When she met Mowgli, the rescue center informed her that he had been left in a box by the back door. “They had no information about him. They didn’t know how old he was, they didn’t know any of his health conditions, ”she says. Mowgli came home with her and the two have been best friends ever since. Mowgli and Alannah recently celebrated their 13th birthday with homemade, dog-friendly ice cream.
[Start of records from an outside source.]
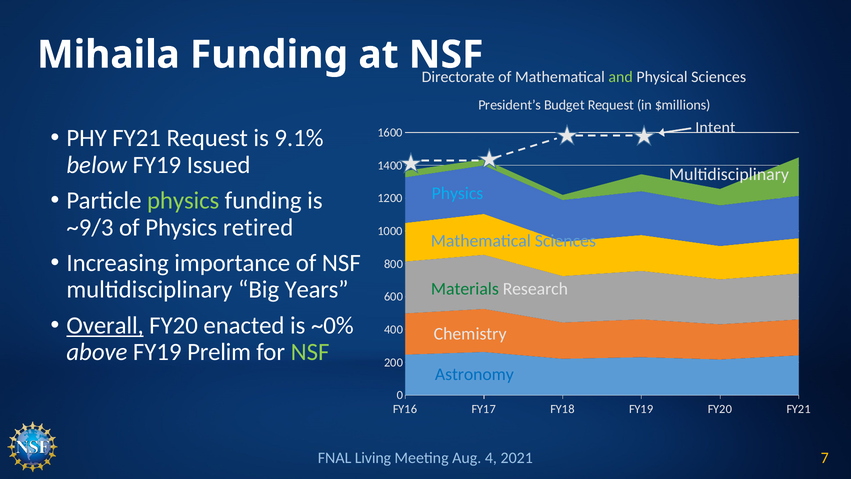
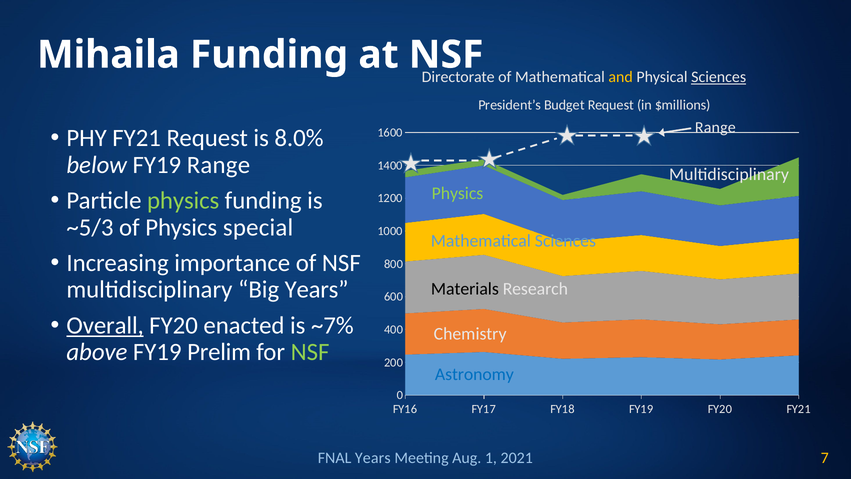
and colour: light green -> yellow
Sciences at (719, 77) underline: none -> present
Intent at (715, 127): Intent -> Range
9.1%: 9.1% -> 8.0%
FY19 Issued: Issued -> Range
Physics at (457, 193) colour: light blue -> light green
~9/3: ~9/3 -> ~5/3
retired: retired -> special
Materials colour: green -> black
~0%: ~0% -> ~7%
FNAL Living: Living -> Years
4: 4 -> 1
The cute pooch has even become an important part of their hummingbird grooming.
Alannah had faith in his friendly manner, and when she brought Hummer home, Mowgli reacted even better than she’d hoped. “He just seemed to know somehow that mom took me in when I had no place to go, and if she brings this little one, I don’t even know what it is! But if she brings his thing into the house, it has to need it, ”Alannah shares. Mowgli’s gentle soul is truly a rescue game in heaven and it definitely reflects the innate kindness of his human mother. “It seems like one thing he’s a kindred spirit of mine in,” she agrees.
Amazingly, instead of seeing him as a threat, Hummer also went to Mowgli. Between feedings, the dog and the hummingbird liked to nap together on the heating pad. Hummer sat on Mowgli’s shoulder and chirped to his canine buddy. Mowgli even helped with Hummer’s flying practice. “At the time, I had almost 100 houseplants,” Alannah admits. “Lobster wasn’t really ready to fully fly yet, so it usually hit a wall or a plant or something! I would try to keep my eye on him, but they’re so tiny and they go so fast. But Mo would get up and sniff him out and go straight to where he was so I could find him. “
Courtesy of Alannah Zurovski
Little dog, big heart
Hummer only spent 36 hours with Alannah and Mowgli (including a sleepless night of half-hourly dog-supervised feedings), but its impact on their lives is still being felt. When Hummer started flying into the house with confidence, Alannah knew it was time to release him back into the outside world. She put it in an outdoor hanging planter and knew it would be safe there until it was ready to take off. Through the open front door, Alannah and Mowgli could hear him twittering loudly, as if they were saying goodbye and saying thank you. But Hummer’s story isn’t over yet.
As Alannah tells it, she gets up every morning and lets Mowgli go to her closed front yard to go to the bathroom. Almost every morning a hummingbird appears and sits in the hanging planter nearby for a few minutes. “It has to be lobster,” she says. Alannah thinks he could see Mowgli or recognizes the sound of her voice. Maybe he just knows her routine, but the hummingbird “probably shows up five out of seven days a week” as soon as she lets Mowgli out. It definitely seems like more than a coincidence! “I’m not sure,” Alannah admits. “But I know it never happened before I had lobsters.”
When Alannah and Mowgli take care of Spunky, their new rescue, Alannah is again impressed by Mowgli’s gentle care for the little bird. With lobster, Mowgli seemed “just right,” she says. “And he’s doing the same thing with this one right now.”
We have no doubt that soon another hummingbird will visit Mowgli every morning with lobster.
Share your own story of unlikely animal friendships on our quest for the best pet friends to get published by Reader’s Digest.